Der Pfau schaute seinen Sitznachbarn ungläubig an. »Ja aber … weißt du denn nicht, was für ein begnadeter Sänger der Zaunkönig ist? Man hört ihn einen halben Kilometer weit!«
Der Graureiher ließ den Kopf sinken. »Doch selbst so ein gewöhnlicher Vogel wie der Spatz wurde schon gekürt. 2002. Was hat er uns beiden denn bitte voraus?«
»Der kleine Spatz ist ein sympathischer Geselle«, sagte der Pfau. »Er macht sich viele Freunde durch seine Bescheidenheit. Er ist Vegetarier.«
»Aber trotzdem!« Der Graureiher richtete sich auf.
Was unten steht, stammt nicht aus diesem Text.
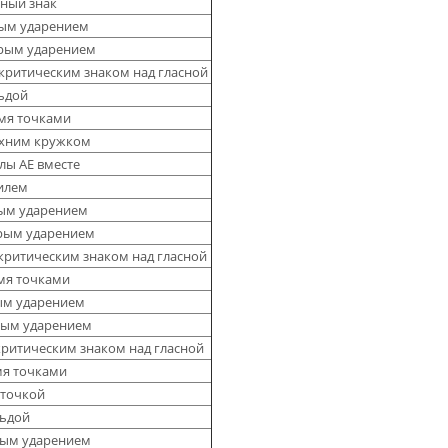
ный знак
упым ударением
стрым ударением
акритическим знаком над гласной
льдой
умя точками
ерхним кружком
лы AE вместе
дилем
упым ударением
стрым ударением
акритическим знаком над гласной
умя точками
пым ударением
трым ударением
акритическим знаком над гласной
умя точками
рточкой
льдой
упым ударением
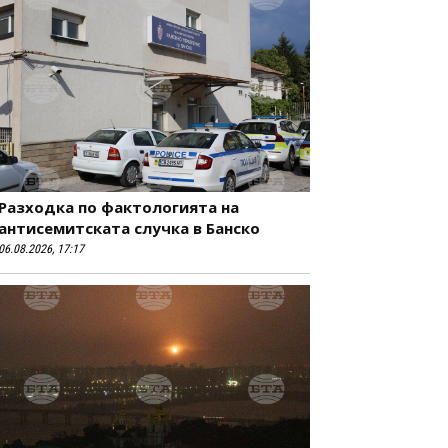
Разходка по фактологията на
антисемитската случка в Банско
06.08.2026, 17:17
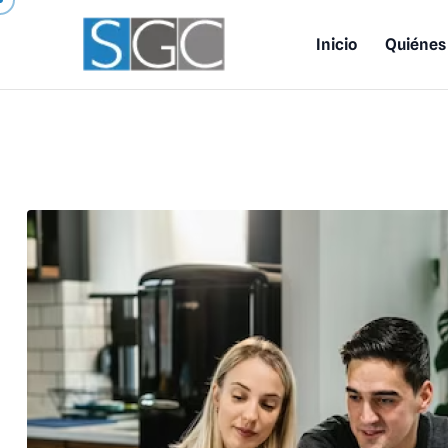
Inicio
Quiénes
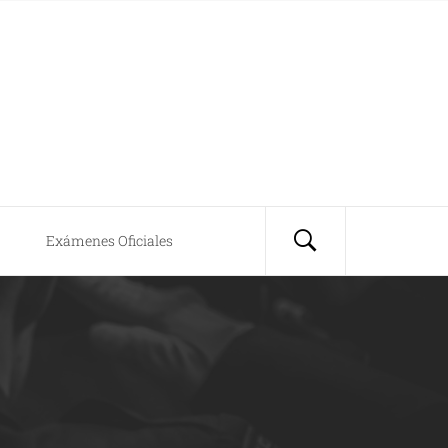
Exámenes Oficiales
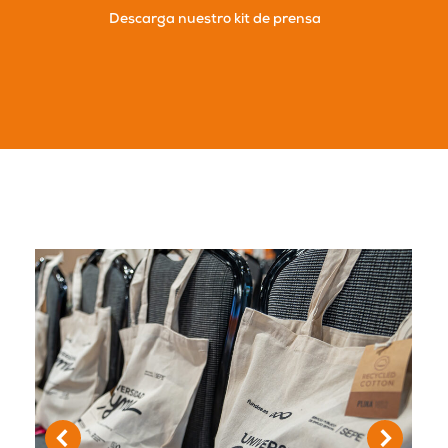
Descarga nuestro kit de prensa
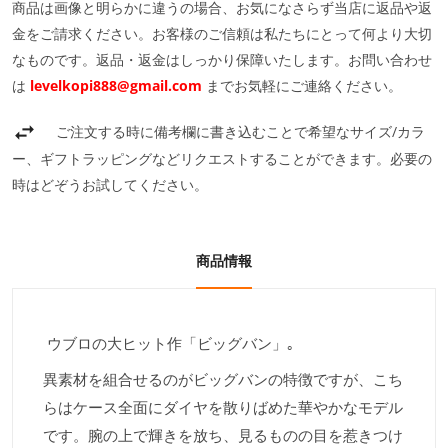
商品は画像と明らかに違うの場合、お気になさらず当店に返品や返
金をご請求ください。お客様のご信頼は私たちにとって何より大切
なものです。返品・返金はしっかり保障いたします。お問い合わせ
は
levelkopi888@gmail.com
までお気軽にご連絡ください。
ご注文する時に備考欄に書き込むことで希望なサイズ/カラ
ー、ギフトラッピングなどリクエストすることができます。必要の
時はどぞうお試してください。
商品情報
ウブロの大ヒット作「ビッグバン」｡
異素材を組合せるのがビッグバンの特徴ですが、こち
らはケース全面にダイヤを散りばめた華やかなモデル
です。腕の上で輝きを放ち、見るものの目を惹きつけ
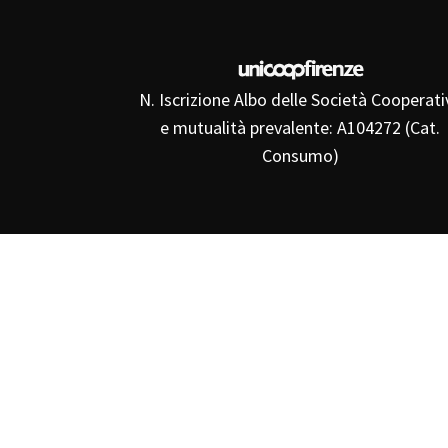
N. Iscrizione Albo delle Società Cooperati
e mutualità prevalente: A104272 (Cat.
Consumo)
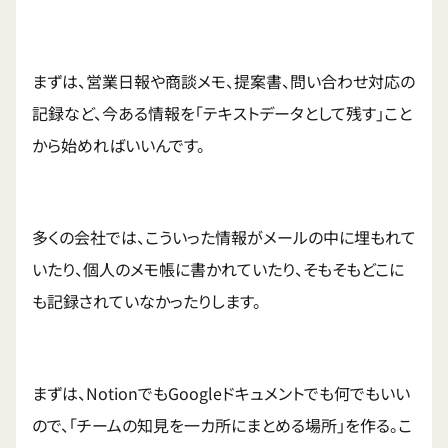
まずは、営業日報や商談メモ、提案書、問い合わせ対応の
記録など、今ある情報を「テキストデータとして残す」こと
から始めればいいんです。
多くの会社では、こういった情報がメールの中に埋もれて
いたり、個人のメモ帳に書かれていたり、そもそもどこに
も記録されていなかったりします。
まずは、NotionでもGoogleドキュメントでも何でもいい
ので、「チームの知見を一カ所にまとめる場所」を作る。こ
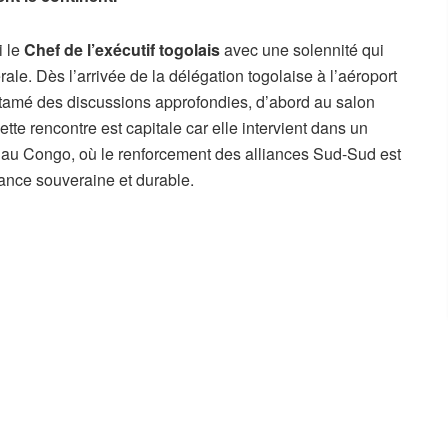
i le
Chef de l’exécutif togolais
avec une solennité qui
ale. Dès l’arrivée de la délégation togolaise à l’aéroport
entamé des discussions approfondies, d’abord au salon
tte rencontre est capitale car elle intervient dans un
 au Congo, où le renforcement des alliances Sud-Sud est
sance souveraine et durable.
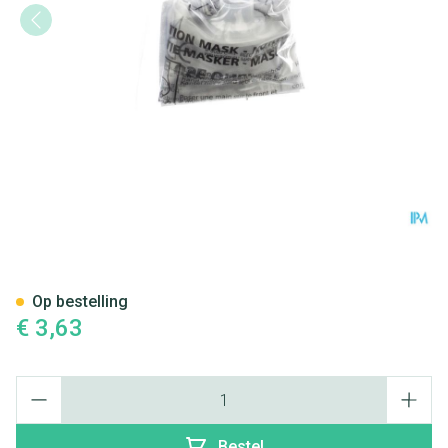
Beademingsveld Kiss Of Life
Op bestelling
€ 3,63
Aantal
Bestel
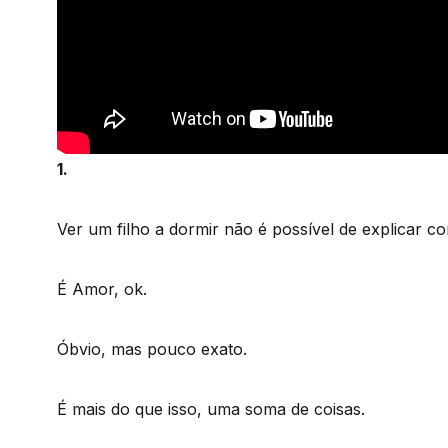
1.
Ver um filho a dormir não é possível de explicar co
É Amor, ok.
Óbvio, mas pouco exato.
É mais do que isso, uma soma de coisas.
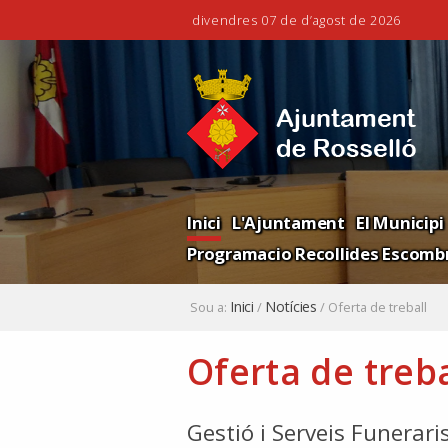
divendres 07 de d’agost de 2026
Ves
Eines
al
personals
contingut.
|
Salta
a
la
Navigation
navegació
Inici
L'Ajuntament
El Municipi
Programacio Recollides Escombr
Inici
Notícies
Sou a:
/
/
Oferta de treball
Oferta de treba
Gestió i Serveis Funerari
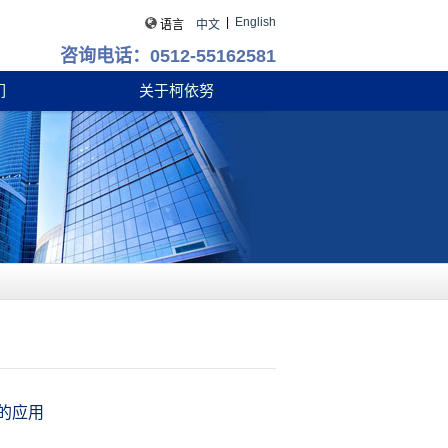
|
English
语言
中文
咨询电话：0512-55162581
们
关于柯依努
中的应用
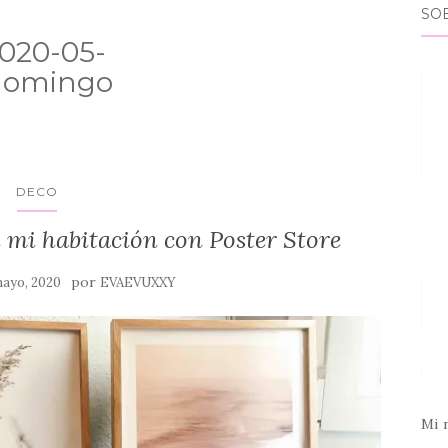
SO
020-05-
mdomingo
DECO
 mi habitación con Poster Store
por
mayo, 2020
EVAEVUXXY
Mi 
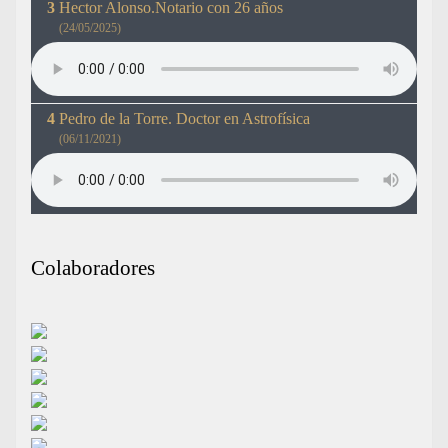
Hector Alonso.Notario con 26 años
(24/05/2025)
Pedro de la Torre. Doctor en Astrofísica
(06/11/2021)
Colaboradores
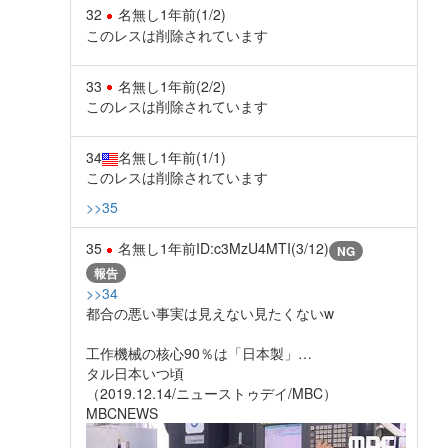
32
名無し
1年前
(1/2)
このレスは削除されています
33
名無し
1年前
(2/2)
このレスは削除されています
34
名無し
1年前
(1/1)
このレスは削除されています
>>35
35
名無し
1年前
ID:c3MzU4MTI(3/12)
NG
報告
>>34
都合の悪い事実は見えない見たくないw
工作機械の核心90％は「日本製」…
タル日本いつ頃
（2019.12.14/ニューストゥデイ/MBC）
MBCNEWS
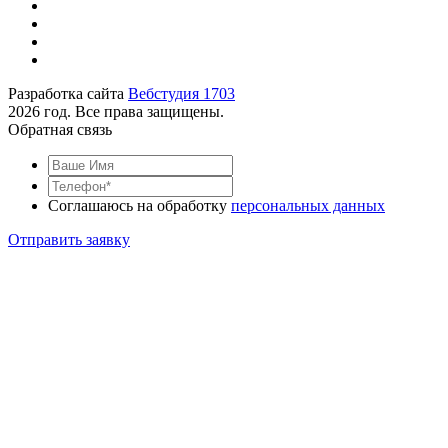
Разработка сайта
Вебстудия 1703
2026 год. Все права защищены.
Обратная связь
Соглашаюсь на обработку
персональных данных
Отправить заявку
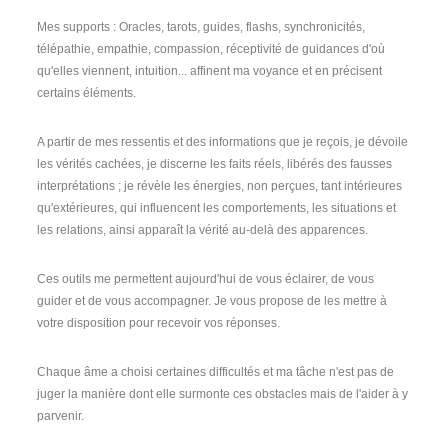
Mes supports : Oracles, tarots, guides, flashs, synchronicités,
télépathie, empathie, compassion, réceptivité de guidances d'où
qu'elles viennent, intuition... affinent ma voyance et en précisent
certains éléments.
A partir de mes ressentis et des informations que je reçois, je dévoile
les vérités cachées, je discerne les faits réels, libérés des fausses
interprétations ; je révèle les énergies, non perçues, tant intérieures
qu'extérieures, qui influencent les comportements, les situations et
les relations, ainsi apparaît la vérité au-delà des apparences.
Ces outils me permettent aujourd'hui de vous éclairer, de vous
guider et de vous accompagner. Je vous propose de les mettre à
votre disposition pour recevoir vos réponses.
Chaque âme a choisi certaines difficultés et ma tâche n'est pas de
juger la manière dont elle surmonte ces obstacles mais de l'aider à y
parvenir.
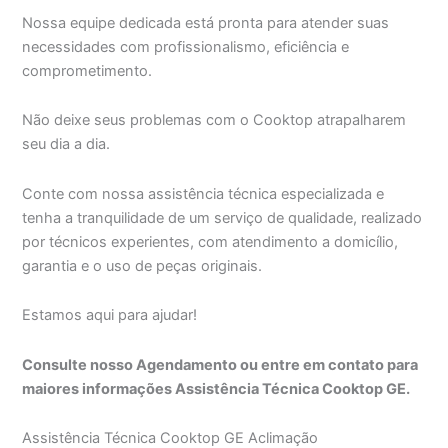
Nossa equipe dedicada está pronta para atender suas
necessidades com profissionalismo, eficiência e
comprometimento.
Não deixe seus problemas com o Cooktop atrapalharem
seu dia a dia.
Conte com nossa assistência técnica especializada e
tenha a tranquilidade de um serviço de qualidade, realizado
por técnicos experientes, com atendimento a domicílio,
garantia e o uso de peças originais.
Estamos aqui para ajudar!
Consulte nosso Agendamento ou entre em contato para
maiores informações Assistência Técnica Cooktop GE.
Assistência Técnica Cooktop GE Aclimação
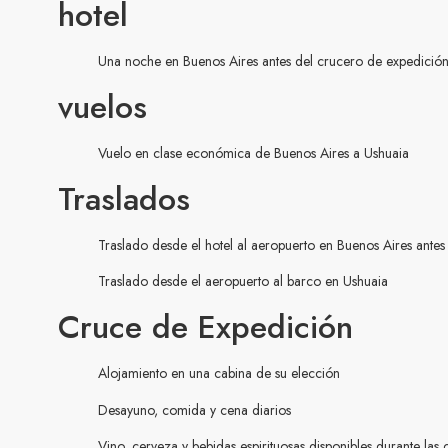
hotel
Una noche en Buenos Aires antes del crucero de expedició
vuelos
Vuelo en clase económica de Buenos Aires a Ushuaia
Traslados
Traslado desde el hotel al aeropuerto en Buenos Aires ante
Traslado desde el aeropuerto al barco en Ushuaia
Cruce de Expedición
Alojamiento en una cabina de su elección
Desayuno, comida y cena diarios
Vino, cerveza y bebidas espirituosas disponibles durante las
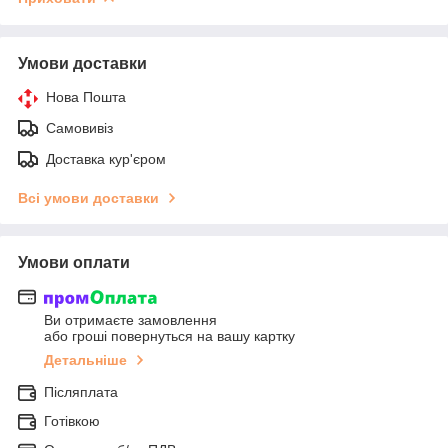
Умови доставки
Нова Пошта
Самовивіз
Доставка кур'єром
Всі умови доставки
Умови оплати
Ви отримаєте замовлення
або гроші повернуться на вашу картку
Детальніше
Післяплата
Готівкою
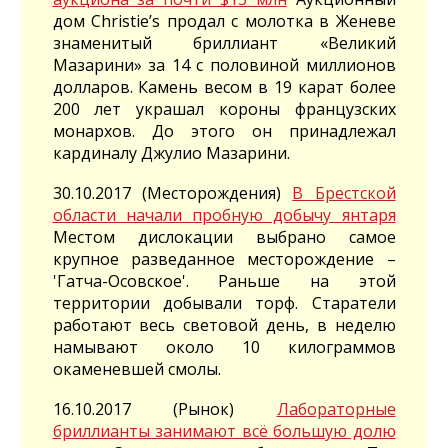
дом Christie’s продал с молотка в Женеве
знаменитый бриллиант «Великий
Мазарини» за 14 с половиной миллионов
долларов. Камень весом в 19 карат более
200 лет украшал короны французских
монархов. До этого он принадлежал
кардиналу Джулио Мазарини.
30.10.2017 (Месторождения)
В Брестской
области начали пробную добычу янтаря
Местом дислокации выбрано самое
крупное разведанное месторождение –
'Гатча-Осовское'. Раньше на этой
территории добывали торф. Старатели
работают весь световой день, в неделю
намывают около 10 килограммов
окаменевшей смолы.
16.10.2017 (Рынок)
Лабораторные
бриллианты занимают всё большую долю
Sein schlanker, gemusterter Hals, den er zusammengefaltet wie den Buchstaben S gehalten hatte, ragte nun weit über den Pfauenkopf hinaus. »Trotzdem, trotzdem!«
»Ja, was denn bitte, Genosse?« Der Pfau verspürte das Verlangen, sich ein wenig zu distanzieren. »Du sprichst wie ein störrisches verwöhntes Menschenkind!«
»Trotzdem hast du es mit deinem prunkvollen Federkleid viel besser als ich!«, beharrte der Reiher.
»Wie man’s nimmt.« Der Pfau wiegte den Kopf und legte eine Kunstpause ein. Er wartete, bis der Graureiher seinen Hals wieder bis auf gemeinsame Augenhöhe zurückgefaltet hatte und ihn ansah.
Ruhm hat seinen Preis
»Ich bin ein vielgerühmter Geselle, das stimmt. Doch der Ruhm hat seinen Preis.«
»Welchen denn?« Der Graureiher riss gespannt die gelben Augen auf.
»Nun, ich kann niemals in Ruhe fischen gehen, wie du. Immer beobachtet mich jemand. Oder will mich gar streicheln. Brrr!«
Der Graureiher zwinkerte.
»Wollte dir schon einmal jemand die Schwanzfedern ausreißen?«, fuhr der Pfau fort. »Mir passiert das täglich!«
Der Graureiher wandte den Blick ab.
»Und ich kann nicht einmal fliehen«, klagte der Pfau. »Während du elegant durch die Lüfte schwebst, kann ich nur versuchen, mich im nächsten Busch zu verstecken.«
Der Graureiher blickte beschämt zu Boden. »Ich glaube, ich war ein bisschen undankbar«, gab er schließlich zu.
»Ich glaube, du warst zu wenig selbstbewusst«, entgegnete der Pfau, der seinen Gesprächspartner am Jahresbeginn nicht geknickt zurücklassen wollte. »Denn du kannst so vieles! Du kannst dich leise anschleichen. Du kannst gut pirschen. Du kannst blitzschnell reagieren. Überhaupt bist du ein hervorragender Jäger. Und wenn du willst, kannst du sogar durchdringend rufen.«
Der Graureiher hatte sich unwillkürlich zu voller Größe aufgerichtet. »Dann werde ich laut rufen. Ich werde dazu aufrufen, dass der schönste Vogel der Welt endlich zum Vogel des Jahres gewählt wird! Der Pfau.« Mit diesen Worten schritt er würdevoll von dannen.
»In Ordnung«, sagte der Pfau zu sich selbst. »Denn du, Gefährte Graureiher, warst schließlich schon der Jahresvogel bei der Pilotwahl 1970 in Baden-Württemberg.«
Dass dieses Gespräch zwischen Pfau und Graureiher stattfinden konnte, liegt übrigens in meiner Häkelwut begründet.